WHAT TO WORK ON: The line with "exposure_s: 1/785" starts the range, and the last line of the listing ends it. Retype that range exactly, without pictures.

════════

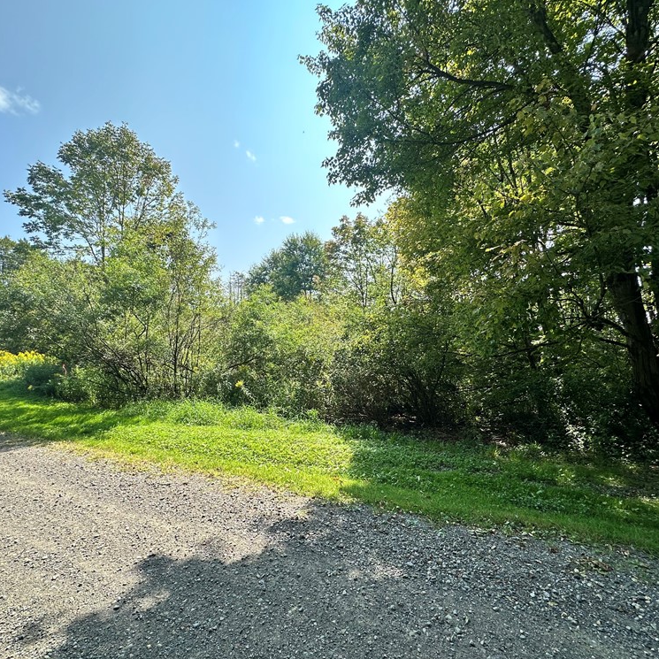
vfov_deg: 84.0
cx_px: 331
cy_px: 324
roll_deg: +1.3
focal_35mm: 17
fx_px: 366
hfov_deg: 84.0
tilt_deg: +1.8
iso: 40
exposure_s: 1/785
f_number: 2.2
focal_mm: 2.22
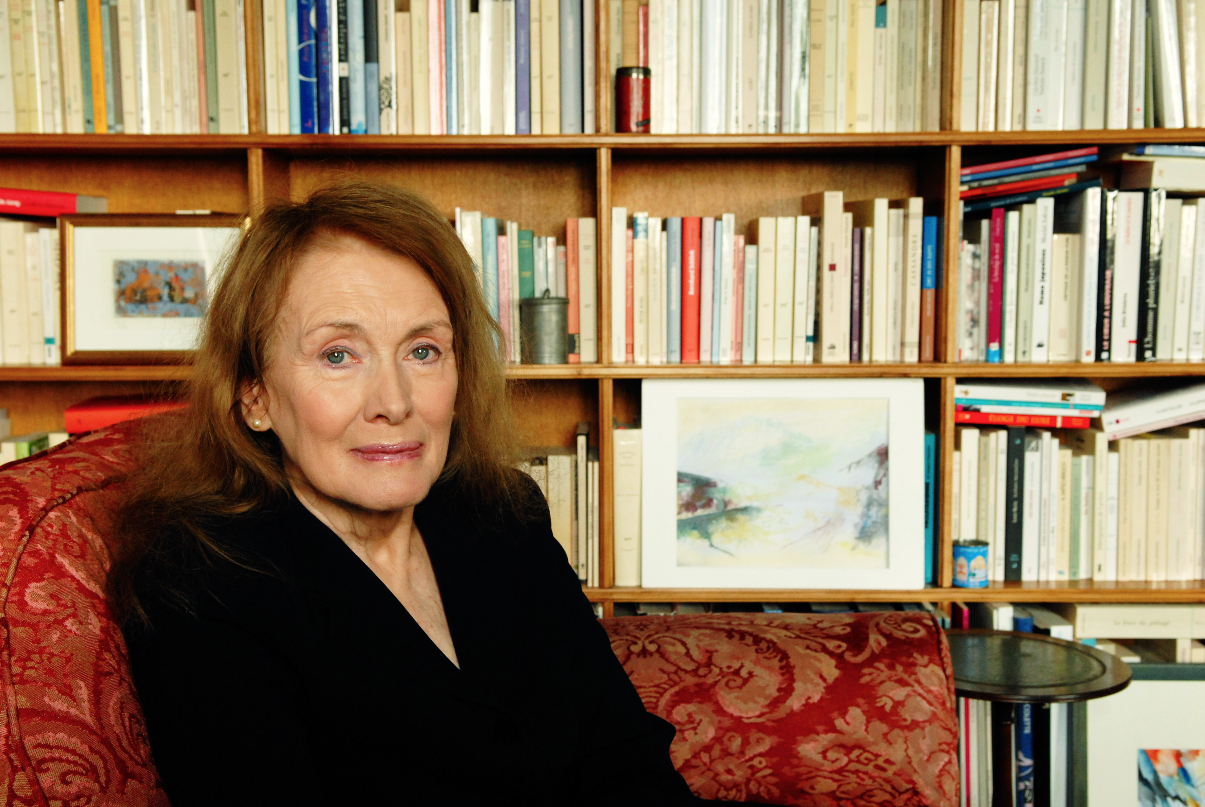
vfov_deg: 29.9
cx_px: 602
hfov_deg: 43.6
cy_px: 404
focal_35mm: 45
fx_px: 1508
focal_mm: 30
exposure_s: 1/100
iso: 400
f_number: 7.1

════════

SOLUTION FOR THIS TASK:
exposure_s: 1/785
f_number: 2.2
focal_mm: 2.22
vfov_deg: 29.9
cx_px: 602
hfov_deg: 43.6
cy_px: 404
focal_35mm: 45
fx_px: 1508
focal_mm: 30
exposure_s: 1/100
iso: 400
f_number: 7.1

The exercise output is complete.